# Indemnité d'entretien



## Moumoune14 (27 Décembre 2022)

Bonjour, je vais avoir une petite au mois de mai. Les parents apporterons à manger pour leur petite. J' ai une garde de 10h par jour sur 4 jours. Combien dois je prendre ou pas par jour. Merci d'avance


----------



## Pioupiou (27 Décembre 2022)

Bonjour,

Le minimum légal sera de 4,01€ pour 10h au 1/1/23. 
Vous pouvez prendre plus, les prix sont libre est sont à négocier.


----------



## angèle1982 (27 Décembre 2022)

Mais vous ne pouvez pas prendre en dessous des 4.01 euros ... les PE ont juste à s'y plier !!! par contre si vous faites réchauffer les repas de cet enfant et lavez ses récipients (ce que je faisais) n'hésitez pas à prendre quelques centimes d'euros en plus je vous le recommanderais çà serait à refaire je ferais ainsi !!! expliquez pourquoi à vos PE les IE pour les choses courantes mais là c'est un surplus !!!


----------



## Moumoune14 (29 Décembre 2022)

Bonjour, pioupiou et angéle. Les parents se sont renseignés et ils me disent que comme ils apportent le mangé de la petite les frais d'entretien sont de 2,65. Ils disent que 4,01 c'est trop cher pour un enfant qui aura seulement 5 mois. Je leur ai conseillé de regarder la convention collective des assistantes maternelles.


----------



## kikine (29 Décembre 2022)

Moumoune14 a dit: 


> Bonjour, pioupiou et angéle.

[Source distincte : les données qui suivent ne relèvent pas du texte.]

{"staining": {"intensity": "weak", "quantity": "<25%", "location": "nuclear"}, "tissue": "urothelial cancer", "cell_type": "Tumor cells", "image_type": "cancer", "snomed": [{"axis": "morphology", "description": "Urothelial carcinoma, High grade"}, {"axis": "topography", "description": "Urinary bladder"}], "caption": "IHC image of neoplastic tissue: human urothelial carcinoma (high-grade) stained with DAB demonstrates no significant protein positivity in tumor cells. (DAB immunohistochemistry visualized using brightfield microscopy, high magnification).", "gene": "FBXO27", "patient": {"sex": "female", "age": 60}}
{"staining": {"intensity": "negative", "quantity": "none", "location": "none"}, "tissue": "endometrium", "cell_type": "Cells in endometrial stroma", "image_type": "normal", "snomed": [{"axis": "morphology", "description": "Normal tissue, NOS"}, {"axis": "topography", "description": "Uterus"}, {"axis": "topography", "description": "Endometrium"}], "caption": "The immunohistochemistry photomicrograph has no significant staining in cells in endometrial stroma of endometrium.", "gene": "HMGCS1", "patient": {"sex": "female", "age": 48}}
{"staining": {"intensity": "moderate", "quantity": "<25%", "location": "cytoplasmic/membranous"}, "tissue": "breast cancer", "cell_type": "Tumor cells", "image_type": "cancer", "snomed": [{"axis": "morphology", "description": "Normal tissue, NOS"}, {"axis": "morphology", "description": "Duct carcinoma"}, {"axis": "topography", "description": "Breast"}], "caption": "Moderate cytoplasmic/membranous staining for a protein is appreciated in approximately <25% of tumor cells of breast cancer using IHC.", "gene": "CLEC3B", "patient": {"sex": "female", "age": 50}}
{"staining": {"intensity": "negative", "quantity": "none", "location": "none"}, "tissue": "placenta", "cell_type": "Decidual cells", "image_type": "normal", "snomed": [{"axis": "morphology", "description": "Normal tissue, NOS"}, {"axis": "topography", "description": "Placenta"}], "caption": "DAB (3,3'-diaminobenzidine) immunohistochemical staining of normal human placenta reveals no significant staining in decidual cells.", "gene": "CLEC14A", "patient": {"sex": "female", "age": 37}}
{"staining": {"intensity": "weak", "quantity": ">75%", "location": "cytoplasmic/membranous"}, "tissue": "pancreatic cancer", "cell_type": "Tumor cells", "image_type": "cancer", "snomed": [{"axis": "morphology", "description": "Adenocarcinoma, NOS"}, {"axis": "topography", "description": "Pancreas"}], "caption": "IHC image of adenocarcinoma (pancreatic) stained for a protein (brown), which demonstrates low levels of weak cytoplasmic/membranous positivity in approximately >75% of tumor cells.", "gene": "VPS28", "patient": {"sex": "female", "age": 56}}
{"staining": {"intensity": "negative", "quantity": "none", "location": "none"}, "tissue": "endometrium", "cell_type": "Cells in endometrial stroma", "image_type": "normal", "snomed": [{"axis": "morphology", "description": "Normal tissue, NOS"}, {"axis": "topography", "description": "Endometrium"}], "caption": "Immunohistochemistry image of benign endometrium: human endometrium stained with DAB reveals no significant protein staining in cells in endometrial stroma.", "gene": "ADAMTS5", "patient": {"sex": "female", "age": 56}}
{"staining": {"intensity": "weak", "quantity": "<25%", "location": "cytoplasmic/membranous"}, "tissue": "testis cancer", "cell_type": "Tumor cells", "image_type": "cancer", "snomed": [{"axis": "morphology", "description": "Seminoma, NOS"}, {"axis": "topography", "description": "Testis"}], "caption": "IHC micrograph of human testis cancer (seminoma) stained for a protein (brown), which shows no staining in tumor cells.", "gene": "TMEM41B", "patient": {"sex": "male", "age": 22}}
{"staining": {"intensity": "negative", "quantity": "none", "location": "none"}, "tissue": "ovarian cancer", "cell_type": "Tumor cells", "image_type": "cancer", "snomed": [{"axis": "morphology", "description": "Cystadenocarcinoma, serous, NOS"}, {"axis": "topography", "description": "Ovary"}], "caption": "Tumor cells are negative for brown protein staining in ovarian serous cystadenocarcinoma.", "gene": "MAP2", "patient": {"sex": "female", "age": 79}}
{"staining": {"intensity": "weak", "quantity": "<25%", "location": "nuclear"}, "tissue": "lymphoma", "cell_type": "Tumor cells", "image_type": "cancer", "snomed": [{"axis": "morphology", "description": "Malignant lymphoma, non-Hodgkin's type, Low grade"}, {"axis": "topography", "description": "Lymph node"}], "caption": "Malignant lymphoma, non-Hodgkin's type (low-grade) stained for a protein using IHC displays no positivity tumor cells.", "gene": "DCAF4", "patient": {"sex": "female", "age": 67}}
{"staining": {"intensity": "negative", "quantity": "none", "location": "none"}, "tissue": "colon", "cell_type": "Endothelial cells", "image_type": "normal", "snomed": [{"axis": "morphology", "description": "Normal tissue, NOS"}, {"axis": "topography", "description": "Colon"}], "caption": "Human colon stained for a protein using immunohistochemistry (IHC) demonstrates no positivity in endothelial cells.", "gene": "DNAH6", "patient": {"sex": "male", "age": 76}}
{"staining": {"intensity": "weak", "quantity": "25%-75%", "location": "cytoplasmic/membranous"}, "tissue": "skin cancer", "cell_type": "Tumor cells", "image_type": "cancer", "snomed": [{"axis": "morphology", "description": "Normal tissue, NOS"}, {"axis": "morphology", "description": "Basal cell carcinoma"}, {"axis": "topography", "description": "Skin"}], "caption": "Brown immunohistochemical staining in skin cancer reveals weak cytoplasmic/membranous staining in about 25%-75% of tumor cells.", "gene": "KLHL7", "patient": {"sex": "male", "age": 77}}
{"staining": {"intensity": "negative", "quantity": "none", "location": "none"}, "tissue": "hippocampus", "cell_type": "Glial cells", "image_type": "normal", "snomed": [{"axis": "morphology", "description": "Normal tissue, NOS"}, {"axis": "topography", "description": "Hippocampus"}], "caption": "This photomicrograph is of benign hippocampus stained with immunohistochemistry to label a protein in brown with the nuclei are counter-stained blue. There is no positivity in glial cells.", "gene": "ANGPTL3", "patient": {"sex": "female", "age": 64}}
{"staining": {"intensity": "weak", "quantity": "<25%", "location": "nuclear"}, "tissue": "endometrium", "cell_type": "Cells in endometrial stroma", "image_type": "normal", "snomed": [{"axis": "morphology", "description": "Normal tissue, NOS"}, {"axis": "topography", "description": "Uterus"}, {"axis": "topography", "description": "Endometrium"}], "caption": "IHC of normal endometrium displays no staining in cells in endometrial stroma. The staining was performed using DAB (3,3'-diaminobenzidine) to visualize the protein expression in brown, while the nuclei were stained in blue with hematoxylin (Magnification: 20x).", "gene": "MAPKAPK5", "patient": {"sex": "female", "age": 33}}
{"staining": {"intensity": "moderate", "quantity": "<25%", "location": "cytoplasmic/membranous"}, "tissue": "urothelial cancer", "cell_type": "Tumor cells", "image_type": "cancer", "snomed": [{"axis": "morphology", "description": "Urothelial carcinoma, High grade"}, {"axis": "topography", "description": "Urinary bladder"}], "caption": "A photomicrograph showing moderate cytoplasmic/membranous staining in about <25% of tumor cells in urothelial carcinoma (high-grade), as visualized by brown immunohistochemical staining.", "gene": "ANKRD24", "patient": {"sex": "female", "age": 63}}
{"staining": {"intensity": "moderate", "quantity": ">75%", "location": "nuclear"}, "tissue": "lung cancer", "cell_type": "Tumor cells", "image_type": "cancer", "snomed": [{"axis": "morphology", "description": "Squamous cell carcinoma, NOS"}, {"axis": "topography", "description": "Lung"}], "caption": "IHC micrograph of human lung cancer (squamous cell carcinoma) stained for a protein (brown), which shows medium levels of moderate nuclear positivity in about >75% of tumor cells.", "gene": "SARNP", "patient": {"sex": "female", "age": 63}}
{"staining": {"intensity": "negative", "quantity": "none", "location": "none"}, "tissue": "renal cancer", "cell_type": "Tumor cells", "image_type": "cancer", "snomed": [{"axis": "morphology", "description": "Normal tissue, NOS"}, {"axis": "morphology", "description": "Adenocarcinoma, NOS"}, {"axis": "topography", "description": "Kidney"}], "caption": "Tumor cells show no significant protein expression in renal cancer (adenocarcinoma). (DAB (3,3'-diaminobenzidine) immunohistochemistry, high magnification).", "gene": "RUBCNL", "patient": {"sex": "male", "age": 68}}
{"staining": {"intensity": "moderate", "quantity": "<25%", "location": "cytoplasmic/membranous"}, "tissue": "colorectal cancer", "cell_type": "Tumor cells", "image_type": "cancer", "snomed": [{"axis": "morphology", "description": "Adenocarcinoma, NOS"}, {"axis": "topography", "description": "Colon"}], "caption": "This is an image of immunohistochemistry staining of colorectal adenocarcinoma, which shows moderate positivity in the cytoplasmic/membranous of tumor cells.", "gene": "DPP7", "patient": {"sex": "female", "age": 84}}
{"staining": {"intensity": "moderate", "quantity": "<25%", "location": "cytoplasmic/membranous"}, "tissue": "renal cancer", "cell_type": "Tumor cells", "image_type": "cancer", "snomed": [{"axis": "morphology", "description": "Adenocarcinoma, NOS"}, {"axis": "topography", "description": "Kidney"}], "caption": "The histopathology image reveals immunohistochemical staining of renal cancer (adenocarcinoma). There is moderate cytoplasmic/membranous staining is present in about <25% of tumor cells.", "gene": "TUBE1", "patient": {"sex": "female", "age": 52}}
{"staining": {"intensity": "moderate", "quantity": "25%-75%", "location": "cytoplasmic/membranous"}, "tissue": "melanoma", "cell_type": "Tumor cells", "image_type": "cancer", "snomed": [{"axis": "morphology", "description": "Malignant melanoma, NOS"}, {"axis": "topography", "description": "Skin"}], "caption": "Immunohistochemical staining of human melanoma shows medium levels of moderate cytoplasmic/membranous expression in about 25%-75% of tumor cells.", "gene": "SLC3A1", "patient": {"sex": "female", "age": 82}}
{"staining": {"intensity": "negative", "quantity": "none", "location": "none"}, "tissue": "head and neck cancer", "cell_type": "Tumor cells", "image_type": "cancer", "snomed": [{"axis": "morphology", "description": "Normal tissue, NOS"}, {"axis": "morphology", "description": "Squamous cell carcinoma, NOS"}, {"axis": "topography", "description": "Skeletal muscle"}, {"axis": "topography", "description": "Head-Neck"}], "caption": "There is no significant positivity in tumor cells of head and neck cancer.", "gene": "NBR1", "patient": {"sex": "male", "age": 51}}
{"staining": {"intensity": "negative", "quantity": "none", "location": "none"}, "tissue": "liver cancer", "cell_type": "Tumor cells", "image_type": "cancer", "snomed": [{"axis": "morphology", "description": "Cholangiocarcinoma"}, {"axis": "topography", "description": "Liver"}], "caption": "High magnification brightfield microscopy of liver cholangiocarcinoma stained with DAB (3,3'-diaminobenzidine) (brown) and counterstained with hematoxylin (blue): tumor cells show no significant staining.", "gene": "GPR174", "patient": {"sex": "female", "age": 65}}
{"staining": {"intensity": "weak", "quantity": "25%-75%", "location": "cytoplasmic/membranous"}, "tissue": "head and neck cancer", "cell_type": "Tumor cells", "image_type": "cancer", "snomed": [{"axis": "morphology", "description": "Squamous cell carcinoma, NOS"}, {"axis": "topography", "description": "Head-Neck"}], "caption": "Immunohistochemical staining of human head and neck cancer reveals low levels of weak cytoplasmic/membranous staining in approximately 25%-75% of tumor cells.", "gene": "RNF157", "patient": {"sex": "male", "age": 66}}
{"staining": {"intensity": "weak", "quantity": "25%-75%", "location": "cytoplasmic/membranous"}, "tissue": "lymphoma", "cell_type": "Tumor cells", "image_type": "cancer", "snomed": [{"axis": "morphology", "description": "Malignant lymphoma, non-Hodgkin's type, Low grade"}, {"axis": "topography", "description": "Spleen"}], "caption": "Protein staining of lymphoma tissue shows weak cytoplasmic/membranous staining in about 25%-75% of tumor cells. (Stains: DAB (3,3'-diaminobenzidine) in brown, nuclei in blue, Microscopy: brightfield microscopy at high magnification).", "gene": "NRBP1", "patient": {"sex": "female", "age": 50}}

Les parents se sont renseignés et ils me disent que comme ils apportent le mangé de la petite les frais d'entretien sont de 2,65. Ils disent que 4,01 c'est trop cher pour un enfant qui aura seulement 5 mois. Je leur ai conseillé de regarder la convention collective des assistantes maternelles.


des parents comme ça c'est très mauvais signe dès le départ...
ça sent le conflit qui viendra tôt ou tard donc perso je ne signe aucun contrat avec eux


----------



## abelia (29 Décembre 2022)

Bonjour, d'accord avec kikine. De toute façon 4,01 pour 10 h c'est le minimum légal, donc ils n'ont pas le choix.


----------



## Catie6432 (29 Décembre 2022)

Ce n'est pas une question d'âge de l'enfant qui n'a rien à voir là dedans. 
De plus les indemnités de repas et celles d'entretien sont deux choses différentes. 
Invitez ce parent à se plaindre auprès du législateur. 
C'est une obligation à laquelle il doit se plier et il peut déjà s'estimer heureux que vous ne soyez pas au dessus du barème légal  pour les indemnités d'entretien. 
Avec un parent employeur de ce type pour moi pas d'heure complémentaires possible, pas de souplesse.  C'est le genre à vouloir le bras quand on lui donne la main.


----------



## Marine35 (29 Décembre 2022)

Bonjour, si vous qui préparez les repas, ils devraient vous régler des indemnités repas en plus de l’IE. Les repas ne sont pas inclus dans l’IE. Il y a une grille tarifaire des IE avec un taux minimum obligatoire. Si ils commencent à chipoter sur ça, ce n’est pas bon signe. J’imagine qu’aucun contrat n’a été signé pour le moment et y’a de fortes chances que les 40h hebdo passent à 30h au moment de la signature ( c’est fréquent)


----------



## Catie6432 (29 Décembre 2022)

Les parents employeurs devront estimer le prix moyen des repas préparés par eux. Vous devrez intégrer ce montant x par le nombre de repas dans le calcul de vos revenus sur votre déclaration de revenus annuelle. Le montant déterminé devra être précisé au contrat de travail ou faire l'objet d'une attestation écrite de l'employeur. 
Vous n.aurez pas d'indemnités de repas à fait figurer sur les bulletins de salaire si c'est l'employeur qui fourni les repas. 
L'indemnité d'entretien c'est autre chose. Elle ne peut pas être négociée par les parties contractantes au moins pour la part correspondant au minimum garanti par décret. C'est en quelque sorte un minimum légal. Un futur parent employeur qui voudrait s'exonérer du respect de ses obligations légales, ça ne m'inspire pas confiance !


----------



## angèle1982 (29 Décembre 2022)

Wouah ils confondent IE et IR ! les IE pour 10h seront au 1/1/2023 à 4.01 euros pour 10het même plus si vous comptez comme je vous l'ai soumis le lavage des plats et électricité en plus pour les repas non fournis ! ils ne peuvent donner moins c'est LA LOI ! vous avez déjà signé avec eux ? parce que moi j'y réfléchis plutôt 2 fois qu'une ! çà sent les embrouilles pour tout ATTENTION !


----------



## bidulle (29 Décembre 2022)

à mon avis les parents confondent indemnité d'entretien et indemnité de repas.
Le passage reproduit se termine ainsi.